Prevenir el síndrome metabólico

Legumbres, carne blanca y huevos previenen el síndrome metabólico

El síndrome metabólico se define como un conglomerado de factores de riesgo: obesidad abdominal, hipertensión arterial, niveles bajos de colesterol HDL en sangre, niveles altos de triglicéridos y concentraciones elevadas de glucosa en sangre.

Un estudio plantea que personas con alto riesgo cardiovascular sustituyan el consumo de carne roja y procesada por estos otros alimentos, igualmente ricos en proteínas. Se calcula que aproximadamente una cuarta parte de los adultos en países desarrollados presentan esta condición. Así, se ha demostrado que las personas con síndrome metabólico presentan dos veces más riesgo de morir por un ataque al corazón o una embolia cerebral (accidente cerebrovascular) que los que no lo presentan.

Las carnes rojas tienen un alto valor nutricional para el organismo, por su aporte de proteínas, hierro y vitamina B12 en particular. Pero pese a su alto valor nutritivo, diferentes estudios han relacionado recientemente el consumo excesivo de carne roja con enfermedades como la diabetes tipo 2, la enfermedad cardiovascular y el cáncer. Sin embargo, aún hay poca evidencia científica que respalde su asociación con el riesgo de padecer síndrome metabólico.

En 2010, un estudio liderado por investigadores de la Unidad de Nutrición de la Universidad Rovira i Virgili mostró que las personas de Reus que participaron en el estudio de prevención con dieta mediterránea (PREDIMED), y que respondían a un mayor consumo de carne roja y carne roja procesada, tenían un mayor riesgo de sufrir síndrome metabólico tras un año de seguimiento.
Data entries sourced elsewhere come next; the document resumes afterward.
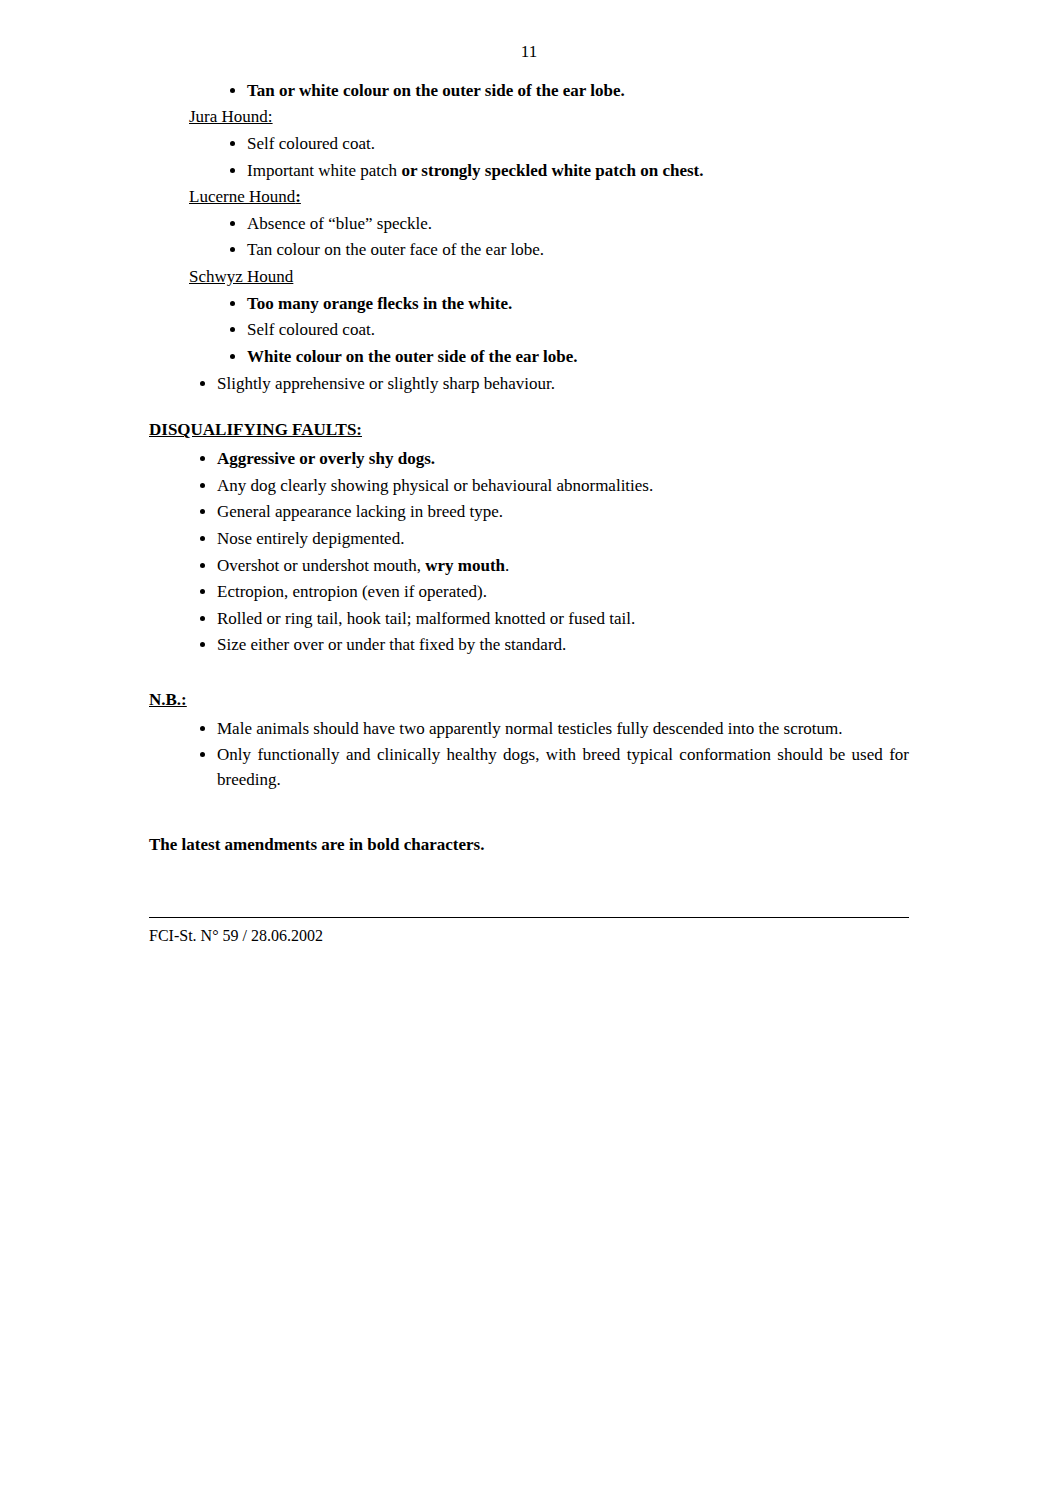11
Tan or white colour on the outer side of the ear lobe.
Jura Hound:
Self coloured coat.
Important white patch or strongly speckled white patch on chest.
Lucerne Hound:
Absence of “blue” speckle.
Tan colour on the outer face of the ear lobe.
Schwyz Hound
Too many orange flecks in the white.
Self coloured coat.
White colour on the outer side of the ear lobe.
Slightly apprehensive or slightly sharp behaviour.
DISQUALIFYING FAULTS:
Aggressive or overly shy dogs.
Any dog clearly showing physical or behavioural abnormalities.
General appearance lacking in breed type.
Nose entirely depigmented.
Overshot or undershot mouth, wry mouth.
Ectropion, entropion (even if operated).
Rolled or ring tail, hook tail; malformed knotted or fused tail.
Size either over or under that fixed by the standard.
N.B.:
Male animals should have two apparently normal testicles fully descended into the scrotum.
Only functionally and clinically healthy dogs, with breed typical conformation should be used for breeding.
The latest amendments are in bold characters.
FCI-St. N° 59 / 28.06.2002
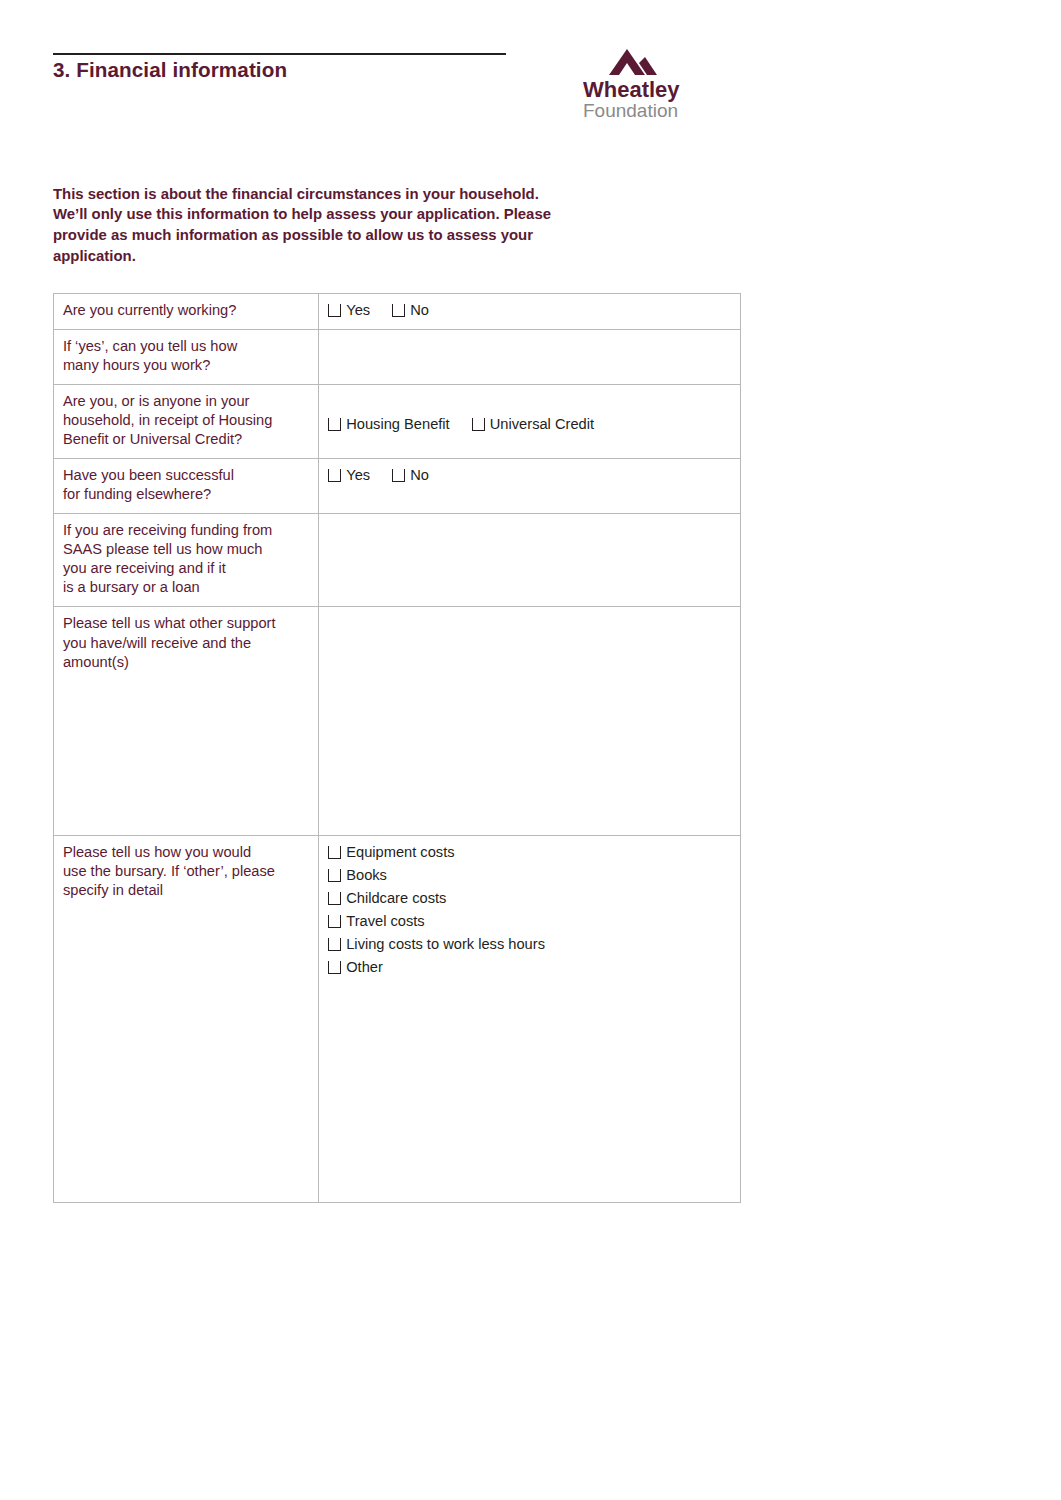3. Financial information
Wheatley Foundation
This section is about the financial circumstances in your household. We’ll only use this information to help assess your application. Please provide as much information as possible to allow us to assess your application.
| Are you currently working? | Yes No |
| If ‘yes’, can you tell us how many hours you work? | |
| Are you, or is anyone in your household, in receipt of Housing Benefit or Universal Credit? | Housing Benefit Universal Credit |
| Have you been successful for funding elsewhere? | Yes No |
| If you are receiving funding from SAAS please tell us how much you are receiving and if it is a bursary or a loan | |
| Please tell us what other support you have/will receive and the amount(s) | |
| Please tell us how you would use the bursary. If ‘other’, please specify in detail | Equipment costs Books Childcare costs Travel costs Living costs to work less hours Other |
Ahora, investigadores del Centro de Investigación Biomédica en Red, Fisiopatología de la Obesidad y Nutrición (CIBERobn), pertenecientes a diferentes universidades, hospitales y centros de investigación de España, han ido más allá y han evaluado esta asociación en el marco del estudio PREDIMED. Además, también han valorado el efecto de sustituir una ración de carne roja y carne roja procesada por otros alimentos ricos en proteínas sobre la aparición de este síndrome.

El trabajo, publicado en Clinical Nutrition, ha sido liderado por Nerea Becerra-Tomás, Nancy Babio y Jordi Salas-Salvadó, director de la Unidad de Nutrición Humana de la Universidad Rovira i Virgili y el Instituto de Investigación Sanitaria Pere i Virgili, instituciones a las que pertenecen también las dos investigadoras.

Carne roja y síndrome metabólico

Los resultados muestran que los participantes con un consumo elevado de carne, especialmente carne roja y carne roja procesada, presentaban respectivamente un 27 y un 37% más de riesgo de padecer síndrome metabólico, en comparación con aquellos con un consumo más bajo.

No obstante, los participantes con un consumo más elevado de carne blanca tenían hasta un 17% menor riesgo. La publicación también concluye que el hecho de sustituir una ración de carne roja y carne roja procesada por una ración de un alimento alternativo rico en proteínas como la carne blanca, pescado, legumbres y huevos se asocia a un menor riesgo de padecer síndrome metabólico.

Este dato refuerza la importancia de seguir una alimentación variada incluyendo alimentos alternativos y más próximos a la dieta mediterránea. Es decir, el consumo de carnes rojas y procesadas con una frecuencia de hasta una a dos raciones a la semana está recomendado y no se asocia a más riesgo de síndrome metabólico.

Pero su consumo diario desplazaría la inclusión de otros alimentos ricos en nutrientes esenciales como el pescado, las legumbres y la carne blanca que, como se ha observado, protege del desarrollo de este síndrome, subrayan los investigadores.

Se analizaron los datos de 1.868 participantes de entre 55 y 80 años sin síndrome metabólico al inicio del estudio, pero con un alto riesgo cardiovascular. Los resultados refuerzan la hipótesis que la carne roja y sus procesados promueven el desarrollo de síndrome metabólico si se consumen en exceso. Se han sugerido diferentes mecanismos para explicar la existencia de esta asociación, especialmente para las carnes procesadas, ya que estas son ricas en sal, hierro y nitritos/nitratos. Sin embargo, los investigadores afirman que son necesarios más estudios clínicos para poder afirmar con rotundidad esta asociación.